## Assignment
Each line in the entries below that holds the word "have" belongs in the answer.

## Material provided
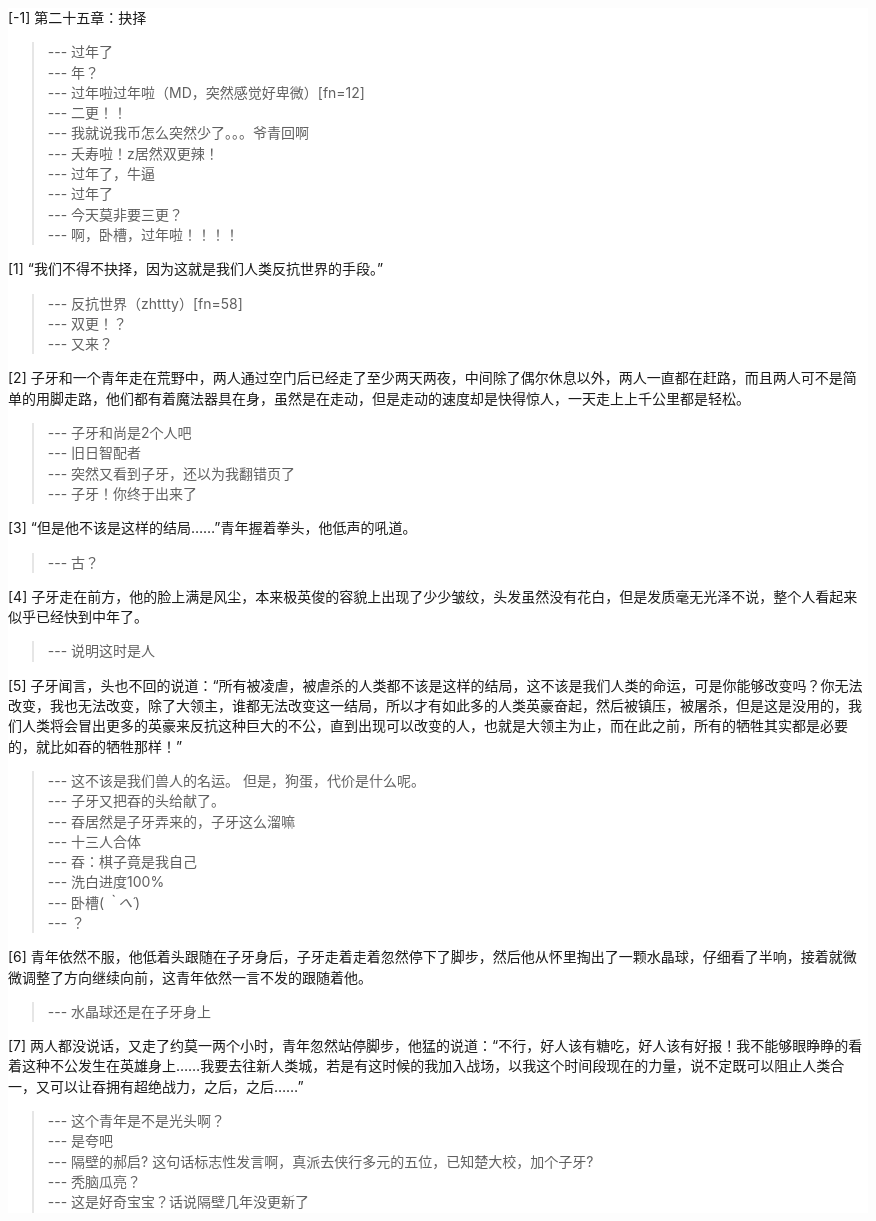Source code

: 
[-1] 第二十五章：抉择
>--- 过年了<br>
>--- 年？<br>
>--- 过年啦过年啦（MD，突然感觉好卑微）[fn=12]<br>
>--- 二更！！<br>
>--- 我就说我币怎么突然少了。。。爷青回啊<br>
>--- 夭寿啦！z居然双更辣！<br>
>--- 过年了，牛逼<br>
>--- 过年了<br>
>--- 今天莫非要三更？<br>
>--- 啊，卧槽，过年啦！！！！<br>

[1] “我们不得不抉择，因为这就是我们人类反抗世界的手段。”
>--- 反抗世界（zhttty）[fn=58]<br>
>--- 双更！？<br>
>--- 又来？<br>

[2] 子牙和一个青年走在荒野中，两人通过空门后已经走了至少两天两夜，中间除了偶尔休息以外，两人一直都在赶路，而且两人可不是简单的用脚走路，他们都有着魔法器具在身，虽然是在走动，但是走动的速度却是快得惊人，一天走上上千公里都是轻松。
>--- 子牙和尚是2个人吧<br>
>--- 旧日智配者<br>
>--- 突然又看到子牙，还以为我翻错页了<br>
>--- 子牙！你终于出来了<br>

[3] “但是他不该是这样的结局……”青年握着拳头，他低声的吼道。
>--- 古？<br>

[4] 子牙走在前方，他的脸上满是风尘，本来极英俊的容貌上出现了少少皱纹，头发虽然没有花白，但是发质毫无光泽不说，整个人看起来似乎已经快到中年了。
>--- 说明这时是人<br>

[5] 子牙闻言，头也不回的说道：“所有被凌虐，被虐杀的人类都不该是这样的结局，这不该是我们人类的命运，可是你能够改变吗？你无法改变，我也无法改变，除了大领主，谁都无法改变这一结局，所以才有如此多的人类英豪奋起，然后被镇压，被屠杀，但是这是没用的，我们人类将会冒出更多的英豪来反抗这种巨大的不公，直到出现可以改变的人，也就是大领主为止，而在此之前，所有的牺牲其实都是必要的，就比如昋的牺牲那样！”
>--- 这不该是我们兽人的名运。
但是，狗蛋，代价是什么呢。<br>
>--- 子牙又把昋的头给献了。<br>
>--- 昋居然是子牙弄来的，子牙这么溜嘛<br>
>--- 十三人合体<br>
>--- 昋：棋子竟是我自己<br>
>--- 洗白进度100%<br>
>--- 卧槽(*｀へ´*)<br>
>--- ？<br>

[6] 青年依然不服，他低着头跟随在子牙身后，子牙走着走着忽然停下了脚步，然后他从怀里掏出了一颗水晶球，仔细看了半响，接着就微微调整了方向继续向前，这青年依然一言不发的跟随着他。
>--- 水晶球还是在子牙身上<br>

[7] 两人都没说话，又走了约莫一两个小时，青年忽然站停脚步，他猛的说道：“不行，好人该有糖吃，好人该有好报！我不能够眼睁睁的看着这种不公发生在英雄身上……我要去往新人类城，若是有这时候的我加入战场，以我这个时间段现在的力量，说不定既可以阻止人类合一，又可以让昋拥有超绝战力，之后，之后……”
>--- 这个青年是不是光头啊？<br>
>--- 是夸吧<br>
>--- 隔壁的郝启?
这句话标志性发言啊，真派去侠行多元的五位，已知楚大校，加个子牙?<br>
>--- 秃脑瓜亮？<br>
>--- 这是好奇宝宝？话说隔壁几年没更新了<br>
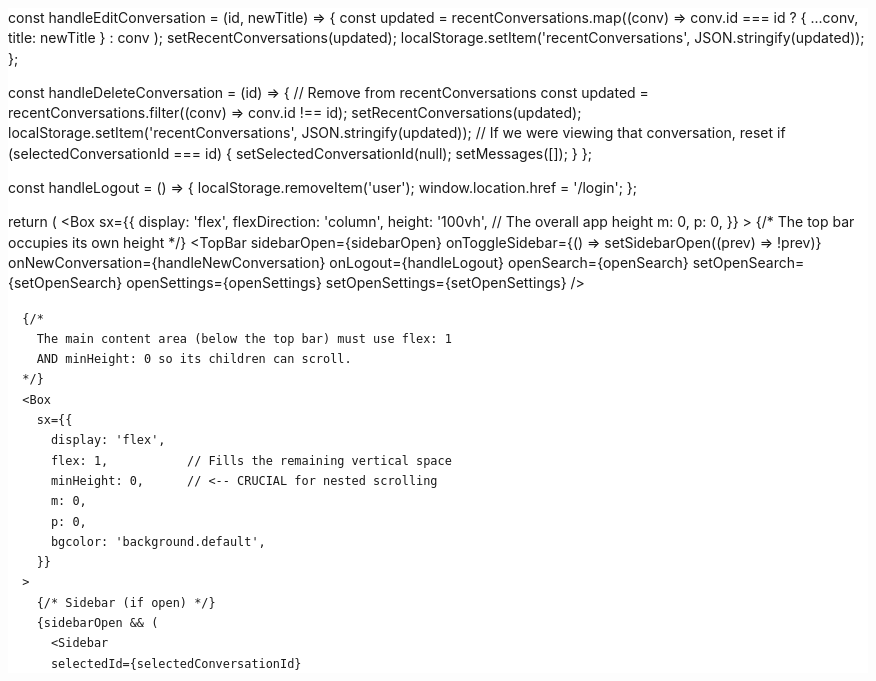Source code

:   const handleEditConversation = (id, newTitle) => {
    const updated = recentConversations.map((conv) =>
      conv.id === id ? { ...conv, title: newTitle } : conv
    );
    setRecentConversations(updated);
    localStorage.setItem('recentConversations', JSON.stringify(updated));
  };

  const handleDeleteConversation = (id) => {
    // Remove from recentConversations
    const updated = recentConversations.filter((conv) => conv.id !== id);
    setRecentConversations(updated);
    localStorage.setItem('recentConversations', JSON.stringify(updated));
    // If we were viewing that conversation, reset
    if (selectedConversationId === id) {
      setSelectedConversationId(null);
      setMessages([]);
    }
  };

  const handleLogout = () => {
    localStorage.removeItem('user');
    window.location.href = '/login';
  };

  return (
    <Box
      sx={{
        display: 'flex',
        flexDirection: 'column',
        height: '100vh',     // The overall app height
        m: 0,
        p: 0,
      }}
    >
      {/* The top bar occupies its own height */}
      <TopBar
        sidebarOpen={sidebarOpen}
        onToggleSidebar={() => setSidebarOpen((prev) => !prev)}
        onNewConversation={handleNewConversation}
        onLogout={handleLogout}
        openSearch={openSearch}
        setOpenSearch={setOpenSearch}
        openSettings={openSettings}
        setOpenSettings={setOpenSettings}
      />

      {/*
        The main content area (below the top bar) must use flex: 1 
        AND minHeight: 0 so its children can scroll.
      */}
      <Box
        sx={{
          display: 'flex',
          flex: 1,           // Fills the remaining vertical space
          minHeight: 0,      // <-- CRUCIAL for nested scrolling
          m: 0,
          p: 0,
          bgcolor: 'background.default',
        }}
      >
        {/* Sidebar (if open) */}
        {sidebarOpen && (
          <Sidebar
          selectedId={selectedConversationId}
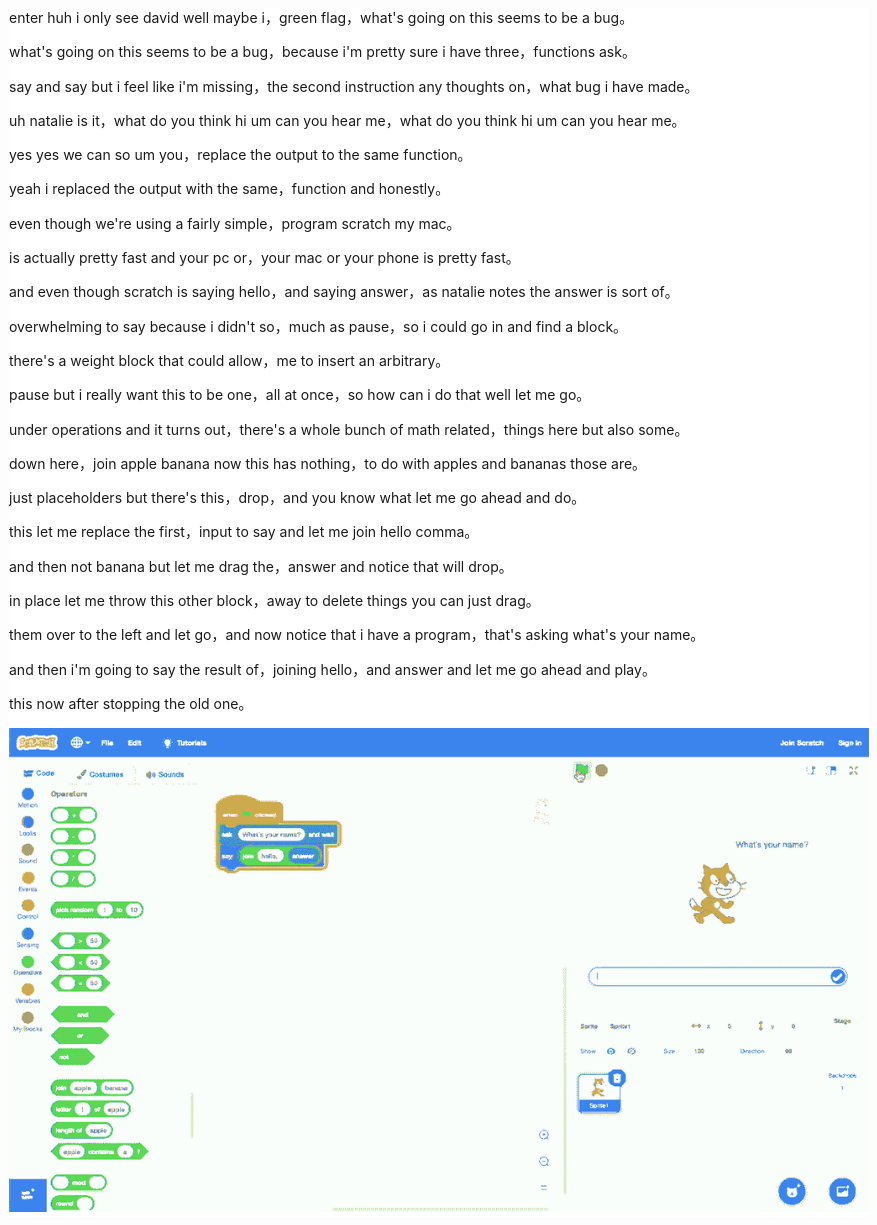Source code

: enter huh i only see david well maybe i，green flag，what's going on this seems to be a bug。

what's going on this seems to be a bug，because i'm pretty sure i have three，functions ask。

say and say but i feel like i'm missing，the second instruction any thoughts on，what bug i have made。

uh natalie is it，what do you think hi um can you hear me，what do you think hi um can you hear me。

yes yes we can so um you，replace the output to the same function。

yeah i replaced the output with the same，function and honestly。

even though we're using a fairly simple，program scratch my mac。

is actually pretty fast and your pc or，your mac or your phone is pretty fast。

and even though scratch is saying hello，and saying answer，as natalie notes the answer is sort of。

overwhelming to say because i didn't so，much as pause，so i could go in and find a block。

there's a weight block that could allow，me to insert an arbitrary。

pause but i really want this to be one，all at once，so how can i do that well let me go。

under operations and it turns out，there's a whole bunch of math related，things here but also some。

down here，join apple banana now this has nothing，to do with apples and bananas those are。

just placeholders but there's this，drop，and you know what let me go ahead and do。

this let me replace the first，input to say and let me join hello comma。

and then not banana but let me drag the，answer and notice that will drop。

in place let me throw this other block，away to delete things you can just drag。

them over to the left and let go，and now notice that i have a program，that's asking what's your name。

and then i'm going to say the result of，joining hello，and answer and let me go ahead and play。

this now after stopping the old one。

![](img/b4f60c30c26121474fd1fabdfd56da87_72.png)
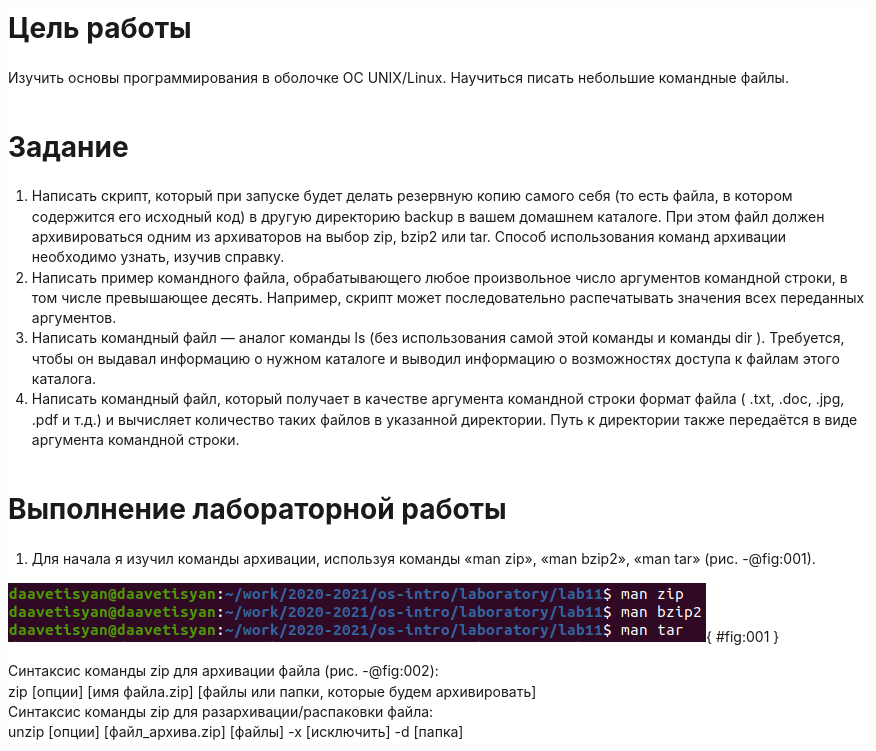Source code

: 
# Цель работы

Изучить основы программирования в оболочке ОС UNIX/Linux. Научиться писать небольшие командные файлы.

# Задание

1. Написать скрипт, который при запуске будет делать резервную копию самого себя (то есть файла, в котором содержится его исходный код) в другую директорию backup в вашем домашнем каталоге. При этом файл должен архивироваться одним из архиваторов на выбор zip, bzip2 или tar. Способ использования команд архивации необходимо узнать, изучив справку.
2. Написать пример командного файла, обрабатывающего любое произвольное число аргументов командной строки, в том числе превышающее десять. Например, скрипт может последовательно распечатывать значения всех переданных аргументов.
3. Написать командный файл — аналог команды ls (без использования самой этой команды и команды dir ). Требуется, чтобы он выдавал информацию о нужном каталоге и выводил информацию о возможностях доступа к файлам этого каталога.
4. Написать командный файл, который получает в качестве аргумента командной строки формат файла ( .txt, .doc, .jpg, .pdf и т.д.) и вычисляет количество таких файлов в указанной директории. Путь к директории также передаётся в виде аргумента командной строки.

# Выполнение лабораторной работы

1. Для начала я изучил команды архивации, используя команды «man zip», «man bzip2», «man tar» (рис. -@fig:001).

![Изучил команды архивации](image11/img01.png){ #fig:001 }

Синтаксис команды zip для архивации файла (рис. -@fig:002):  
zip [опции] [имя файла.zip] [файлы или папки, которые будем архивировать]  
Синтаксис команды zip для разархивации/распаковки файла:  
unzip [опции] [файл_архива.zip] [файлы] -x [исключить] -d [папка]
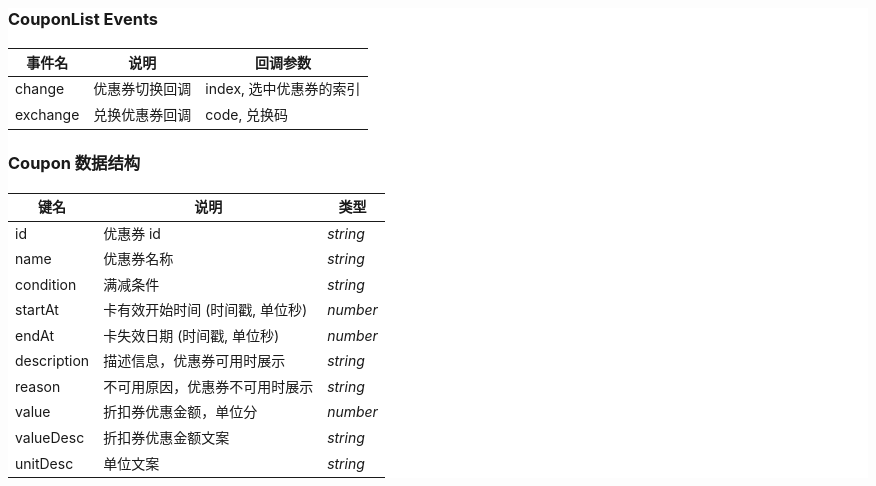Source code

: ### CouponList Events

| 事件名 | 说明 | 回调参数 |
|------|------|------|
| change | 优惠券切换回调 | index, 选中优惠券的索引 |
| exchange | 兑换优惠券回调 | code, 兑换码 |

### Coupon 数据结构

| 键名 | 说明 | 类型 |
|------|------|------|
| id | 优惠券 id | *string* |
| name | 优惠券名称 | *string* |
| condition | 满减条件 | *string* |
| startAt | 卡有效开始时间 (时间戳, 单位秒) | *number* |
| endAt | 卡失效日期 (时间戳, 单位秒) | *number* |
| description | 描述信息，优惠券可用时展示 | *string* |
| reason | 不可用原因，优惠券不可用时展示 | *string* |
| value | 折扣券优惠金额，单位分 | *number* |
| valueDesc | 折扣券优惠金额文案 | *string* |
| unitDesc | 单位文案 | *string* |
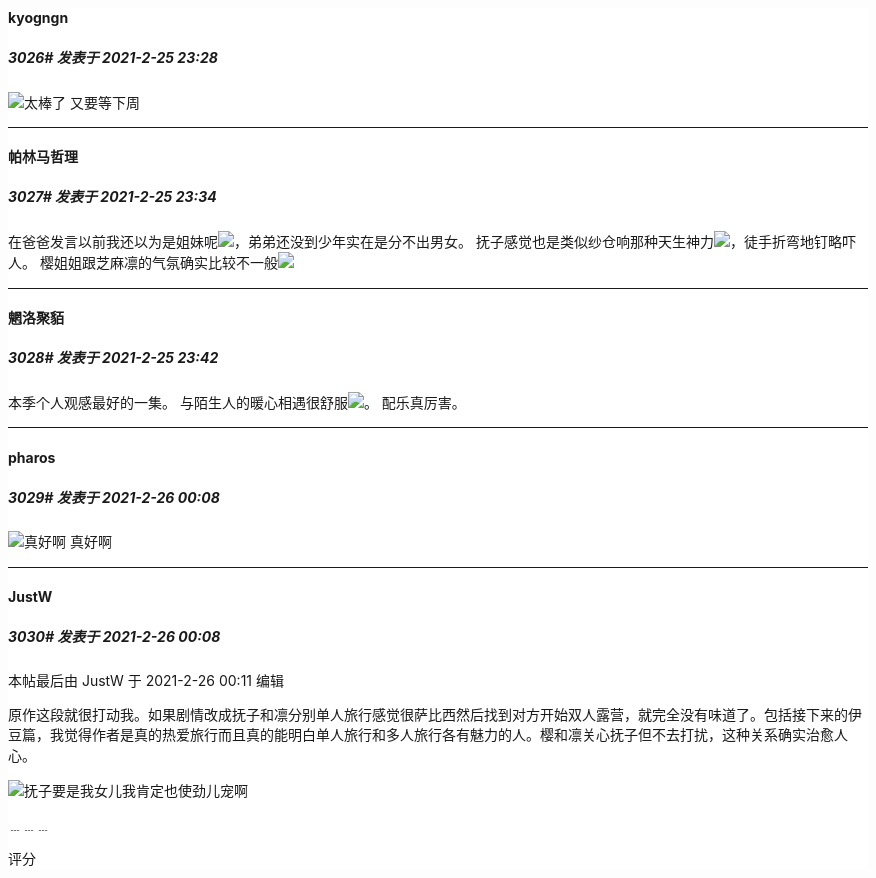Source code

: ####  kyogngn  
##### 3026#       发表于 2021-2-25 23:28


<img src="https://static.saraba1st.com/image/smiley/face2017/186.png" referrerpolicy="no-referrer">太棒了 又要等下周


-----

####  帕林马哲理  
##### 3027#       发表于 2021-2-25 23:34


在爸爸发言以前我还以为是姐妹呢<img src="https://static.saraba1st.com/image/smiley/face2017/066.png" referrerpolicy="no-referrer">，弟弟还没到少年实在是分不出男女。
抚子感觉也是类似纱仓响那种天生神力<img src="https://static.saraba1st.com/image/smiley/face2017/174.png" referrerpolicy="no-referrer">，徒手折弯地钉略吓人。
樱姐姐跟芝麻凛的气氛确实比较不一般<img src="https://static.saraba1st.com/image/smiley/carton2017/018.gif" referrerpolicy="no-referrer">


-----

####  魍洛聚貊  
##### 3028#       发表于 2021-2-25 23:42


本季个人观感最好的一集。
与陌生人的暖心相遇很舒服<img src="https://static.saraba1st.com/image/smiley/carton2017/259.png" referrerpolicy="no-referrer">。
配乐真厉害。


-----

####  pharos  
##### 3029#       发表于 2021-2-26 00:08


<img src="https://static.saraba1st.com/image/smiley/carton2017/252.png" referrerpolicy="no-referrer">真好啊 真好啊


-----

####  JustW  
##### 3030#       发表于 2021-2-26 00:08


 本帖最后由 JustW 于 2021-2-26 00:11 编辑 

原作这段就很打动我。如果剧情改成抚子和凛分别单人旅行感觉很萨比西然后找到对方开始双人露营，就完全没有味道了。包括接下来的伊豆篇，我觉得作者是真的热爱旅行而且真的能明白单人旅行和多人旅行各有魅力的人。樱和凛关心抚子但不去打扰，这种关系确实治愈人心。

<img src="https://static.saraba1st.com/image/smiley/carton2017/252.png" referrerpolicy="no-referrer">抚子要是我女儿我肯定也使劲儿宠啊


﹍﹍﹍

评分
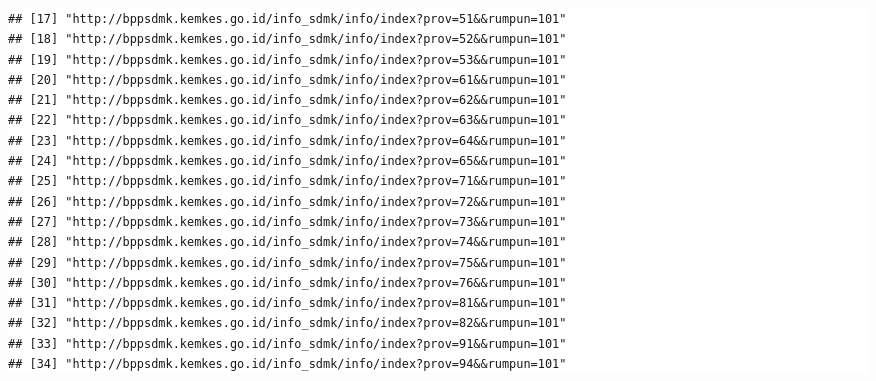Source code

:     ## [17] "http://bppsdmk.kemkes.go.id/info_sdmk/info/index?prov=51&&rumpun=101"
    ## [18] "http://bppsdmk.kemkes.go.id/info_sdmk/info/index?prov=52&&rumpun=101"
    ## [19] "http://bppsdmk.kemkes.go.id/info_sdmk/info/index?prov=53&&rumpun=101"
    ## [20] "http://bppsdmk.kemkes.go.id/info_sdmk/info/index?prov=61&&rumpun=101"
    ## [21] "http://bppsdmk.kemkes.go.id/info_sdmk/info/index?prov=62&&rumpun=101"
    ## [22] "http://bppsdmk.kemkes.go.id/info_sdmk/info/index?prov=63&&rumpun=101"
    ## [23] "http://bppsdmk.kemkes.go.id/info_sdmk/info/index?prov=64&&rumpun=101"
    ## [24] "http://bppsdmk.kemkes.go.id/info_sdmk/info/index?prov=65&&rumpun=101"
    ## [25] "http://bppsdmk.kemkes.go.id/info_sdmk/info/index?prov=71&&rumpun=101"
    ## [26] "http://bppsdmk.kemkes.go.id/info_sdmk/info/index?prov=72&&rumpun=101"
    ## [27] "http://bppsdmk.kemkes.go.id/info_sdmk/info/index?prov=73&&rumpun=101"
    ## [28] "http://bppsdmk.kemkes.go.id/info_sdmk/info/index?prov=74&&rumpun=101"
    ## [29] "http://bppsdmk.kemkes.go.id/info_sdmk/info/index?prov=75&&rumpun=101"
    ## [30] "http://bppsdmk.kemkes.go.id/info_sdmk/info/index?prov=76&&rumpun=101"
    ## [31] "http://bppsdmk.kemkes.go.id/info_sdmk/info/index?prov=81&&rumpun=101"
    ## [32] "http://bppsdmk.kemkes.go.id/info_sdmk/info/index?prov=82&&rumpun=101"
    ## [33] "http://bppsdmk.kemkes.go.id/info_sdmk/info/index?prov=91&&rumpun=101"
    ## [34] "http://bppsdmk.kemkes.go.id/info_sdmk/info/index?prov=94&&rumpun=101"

## Response to this task
what's going on this seems to be a bug，because i'm pretty sure i have three，functions ask。
say and say but i feel like i'm missing，the second instruction any thoughts on，what bug i have made。
them over to the left and let go，and now notice that i have a program，that's asking what's your name。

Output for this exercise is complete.